Brouillé me paraissait un bien gros mot pour le genre de relations qui
avait pu s'établir entre eux: je le lui fis observer.
--Vous pensez avec raison, reprit-il, qu'il est difficile de parler
clairement amour et mariage à une jeune personne si bien surveillée par
vous; mais, quand on ne peut parler, on écrit, et mademoiselle Dietrich
n'a pas refusé de lire mes lettres, elle a même daigné y répondre.
--Dites-vous la vérité? m'écriai-je.
--La preuve, répondit-il, c'est qu'en vous voyant prête à me quitter
tout à l'heure, j'ai senti que je devais lui renvoyer ses lettres.
Voulez-vous me permettre de les faire porter chez vous dès ce soir?
--Certainement, vous agissez là en galant homme.
--Non, j'agis en homme qui veut guérir. Les lettres de mademoiselle
Dietrich pourraient être lues dans une conférence publique, tant elles
sont pures et froides. Elle ne me les a pas redemandées. Je ne crois
même pas qu'elle y songe. Si le fait d'écrire est une imprudence, la
manière d'écrire est chez elle une garantie de sécurité. Cette fille
vraiment supérieure peut s'expliquer sur ses propres sentiments et dire
toutes ses idées sans donner sur elle le moindre avantage, et sans
permettre le moindre blâme à ses victimes.
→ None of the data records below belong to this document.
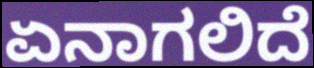
ಏನಾಗಲಿದೆ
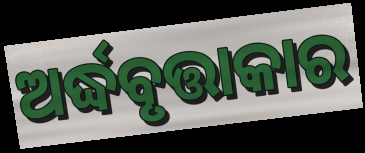
ଅର୍ଦ୍ଧବୃତ୍ତାକାର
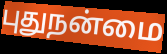
புதுநன்மை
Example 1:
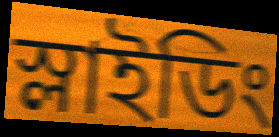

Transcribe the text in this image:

স্লাইডিং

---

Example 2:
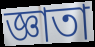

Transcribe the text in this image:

জ্ঞাতা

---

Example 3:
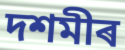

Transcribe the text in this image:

দশমীৰ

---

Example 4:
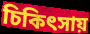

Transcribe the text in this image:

চিকিৎসায়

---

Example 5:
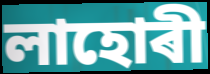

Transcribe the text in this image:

লাহোৰী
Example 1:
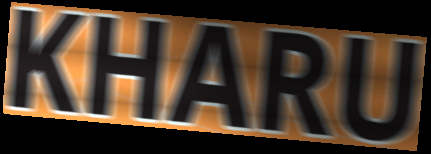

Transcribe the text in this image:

KHARU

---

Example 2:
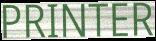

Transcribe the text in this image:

PRINTER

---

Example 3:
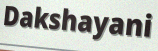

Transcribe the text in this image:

Dakshayani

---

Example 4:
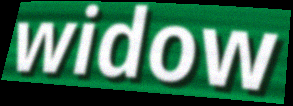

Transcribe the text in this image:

widow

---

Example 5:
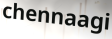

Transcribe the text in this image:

chennaagi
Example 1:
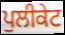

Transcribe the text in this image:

ਪੁਲੀਕੇਟ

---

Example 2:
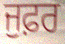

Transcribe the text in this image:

ਜੁਫ਼ਰ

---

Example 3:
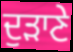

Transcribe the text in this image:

ਦੁੜਾਣੇ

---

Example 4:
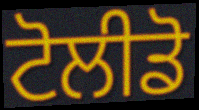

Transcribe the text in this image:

ਟੋਲੀਡੋ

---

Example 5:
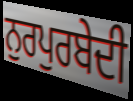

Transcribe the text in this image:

ਨੁਰਪੁਰਬੇਦੀ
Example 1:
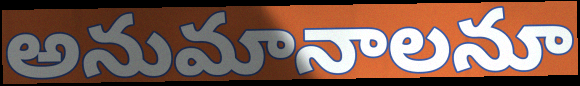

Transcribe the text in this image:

అనుమానాలనూ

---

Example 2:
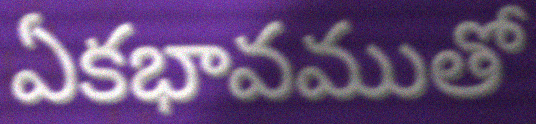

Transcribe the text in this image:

ఏకభావముతో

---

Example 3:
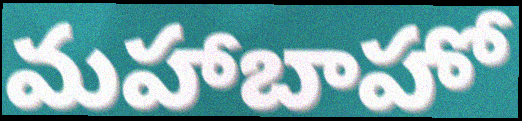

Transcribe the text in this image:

మహాబాహో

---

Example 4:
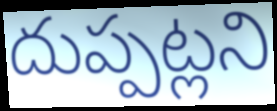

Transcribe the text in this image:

దుప్పట్లని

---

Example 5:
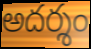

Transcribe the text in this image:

అదర్శం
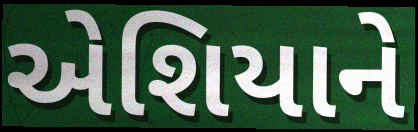
એશિયાને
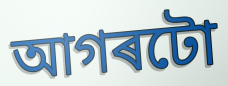
আগৰটো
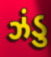
ઝંડુ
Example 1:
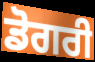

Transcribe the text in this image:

ਡੋਗਰੀ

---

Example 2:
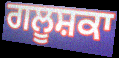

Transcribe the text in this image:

ਗਲੂਸ਼ਕਾ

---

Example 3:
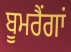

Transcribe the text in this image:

ਬੂਮਰੈਂਗਾਂ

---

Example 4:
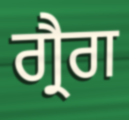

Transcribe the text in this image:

--Alors pourquoi êtes-vous brouillés?
--Je suis brouillé, moi, avec l'espérance de lui plaire et le courage de
le tenter. Un moment je me suis fait illusion en voyant qu'elle
travaillait à me faire place dans son intimité. Elle m'offrait d'être
son ami, et j'ai été assez fat pour me persuader qu'une personne comme
elle n'accorderait pas ce titre à un prétendant destiné à échouer comme
un autre. J'ai laissé voir ma sotte confiance, elle m'en a raillé en me
disant qu'elle rentrait dans le monde et qu'il ne tenait qu'à moi de l'y
rejoindre. Cette fois j'ai eu du chagrin, j'ai eu le coeur blessé, j'ai
renoncé à elle, vous pouvez le lui dire.